A par da Google, com uma plataforma mais direcionada para programadores, a Microsoft é provavelmente, na versão empresarial, a empresa com a aposta mais forte na IA. “Em termos de ‘Serviços Cognitivos’ temos a maior oferta no mundo. São serviços que não precisam de ser treinados e que já podem ser consumidos dentro de uma aplicação móvel ou num portal”, explica Manuel Dias, diretor da área técnica da Microsoft Portugal e vice-presidente da Associação Portuguesa de Data Science. Vamos a exemplos concretos: no “Reconhecimento de Imagem” incluem-se as montras inteligentes. Num shopping, uma loja que tenha autorização para fazer reconhecimento de imagem pode identificar o género, a idade e o estado de espírito do cliente e, com esses dados, decidir, por exemplo, fazer uma promoção na hora, reagindo de imediato ao conjunto de dados que reuniu. No segmento “Voz e Escrita”, a Microsoft faz a análise sentimental ao texto, muito usado nas redes sociais, permitindo perceber se o que escrevemos é positivo ou negativo.

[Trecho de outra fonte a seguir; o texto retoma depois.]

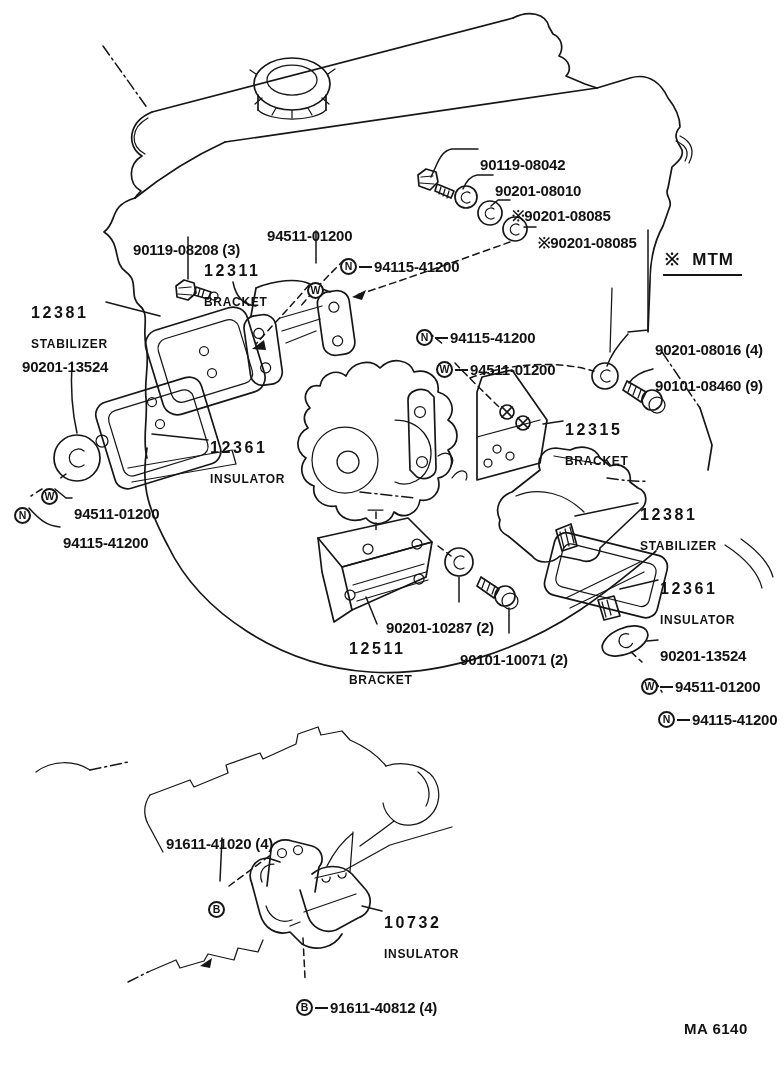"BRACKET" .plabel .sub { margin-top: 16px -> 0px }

Em breve, o atendimento telefónico nos call centers será automatizado. Na prática, uma máquina vai perceber pelo tom de voz ou pelas palavras usadas que o cliente está furioso, optando por responder ou por passar a chamada para a “máquina” mais simpática. “Quando programamos assistentes virtuais como o Google Assistant, a Cortana do Windows, o Siri da Apple ou a Alexa da Amazon, já podemos associar-lhes uma personalidade. Conseguir pôr os assistentes a reagirem em função da emoção é o objetivo. Basta serem treinados para responderem de forma empática”, sustenta Manuel Dias.
Para Andrew McStay, professor da Universidade de Bangor, no País de Gales, e autor do livro Emotional AI: The Rise of Empathic Media, trata-se de “vigilância a 360 graus” que, a ser usada no local de trabalho, poderá ter um impacto diferente. Como vão os patrões conseguir distinguir se um funcionário está com má cara por estar furioso, ou se está apenas concentrado ou com dor de cabeça? “Nas empresas, os líderes pretendem compreender melhor as emoções das pessoas que integram as suas equipas, através daquilo que escutam e observam, para poderem comunicar e dar feedback de forma mais empática, eficaz e retirarem o melhor de cada pessoa. Um outro foco das empresas é transformar os conflitos em produtividade e promover a responsabilidade”, alerta António Sacavém.
Manuel Dias não tem dúvidas de que “Portugal precisa de acelerar na adoção destas tecnologias, todas já disponíveis. Mas este “entusiasta de dados” também avisa: “Não basta reconhecer sentimentos sem analisar o cenário à volta. As empresas têm de pensar na forma como vão usar a informação da Inteligência Artificial para alterar modelos de negócio. Só recolher a informação dos sentimentos é insuficiente.”